> **DATASET CONTENT**
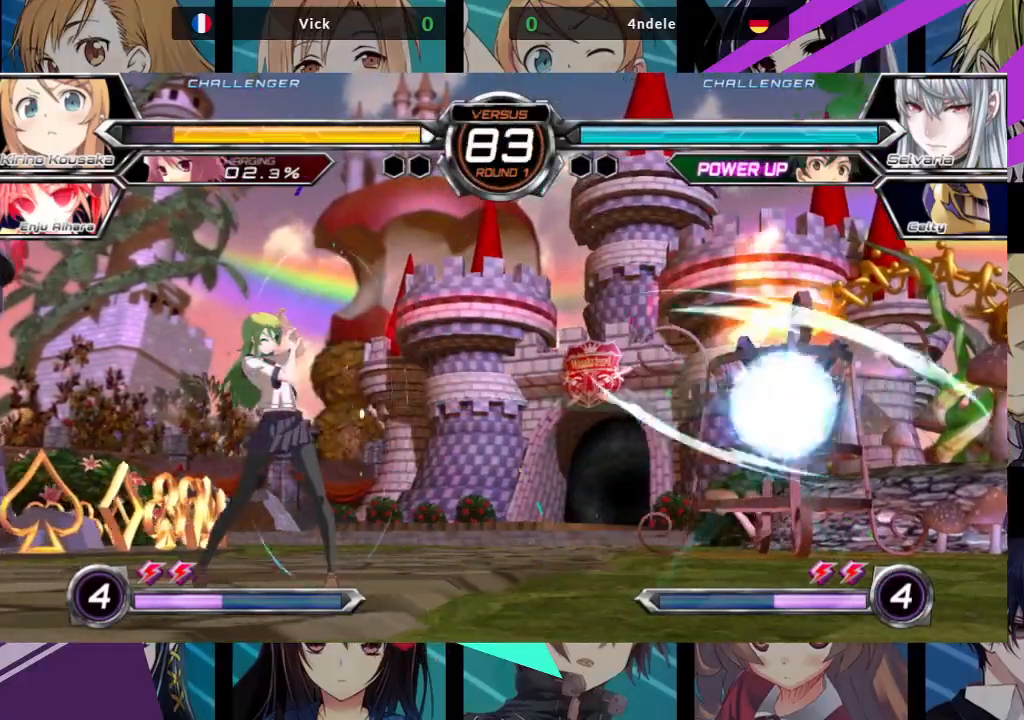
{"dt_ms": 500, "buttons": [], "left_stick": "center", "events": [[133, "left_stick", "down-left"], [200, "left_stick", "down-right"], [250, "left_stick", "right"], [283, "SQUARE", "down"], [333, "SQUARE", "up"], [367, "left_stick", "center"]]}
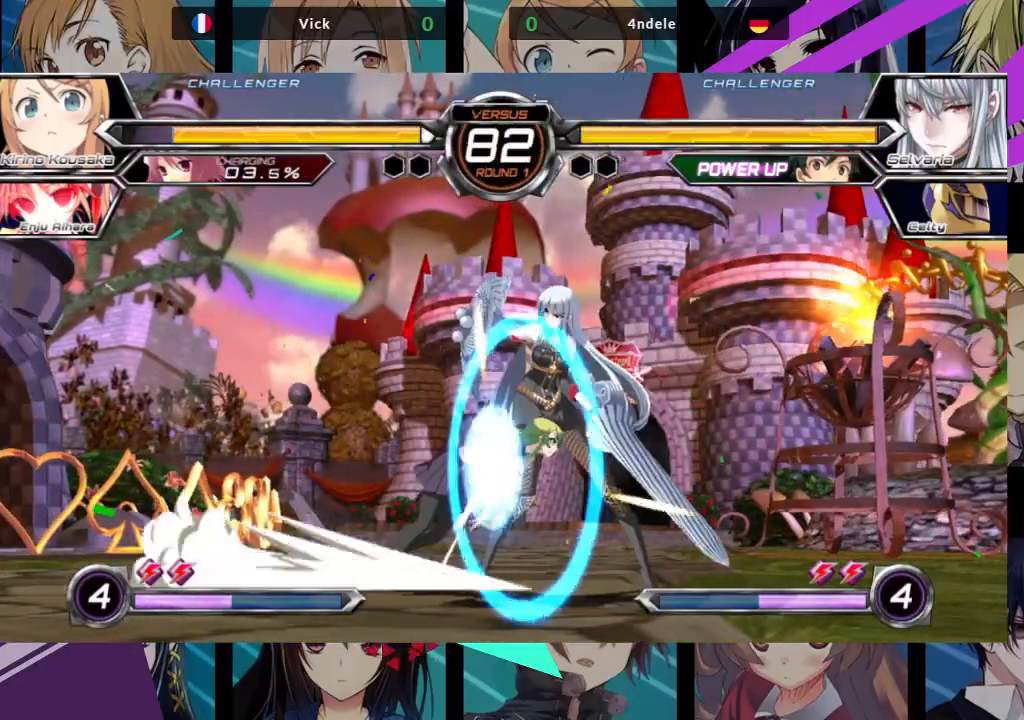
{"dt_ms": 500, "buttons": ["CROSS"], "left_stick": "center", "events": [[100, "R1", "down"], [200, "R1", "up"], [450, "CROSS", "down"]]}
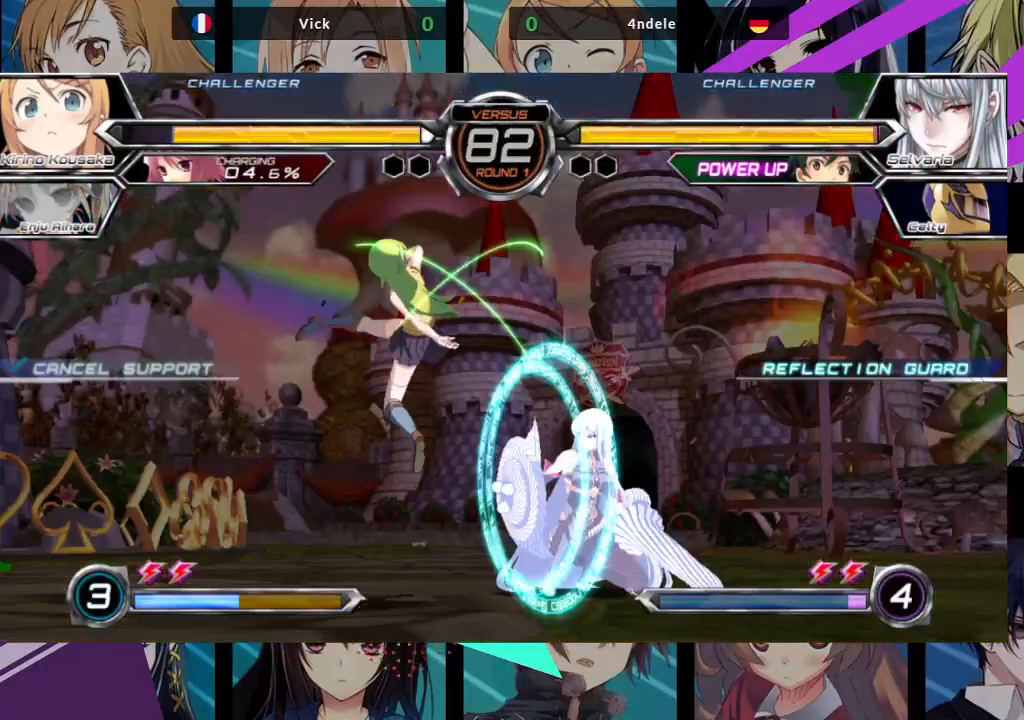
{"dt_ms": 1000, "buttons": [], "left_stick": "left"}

> **TASK OBJECTIVE**
From the listing, copy each line containing the word "events".

> **WRITTEN ANSWER**
{"dt_ms": 500, "buttons": [], "left_stick": "center", "events": [[133, "left_stick", "down-left"], [200, "left_stick", "down-right"], [250, "left_stick", "right"], [283, "SQUARE", "down"], [333, "SQUARE", "up"], [367, "left_stick", "center"]]}
{"dt_ms": 500, "buttons": ["CROSS"], "left_stick": "center", "events": [[100, "R1", "down"], [200, "R1", "up"], [450, "CROSS", "down"]]}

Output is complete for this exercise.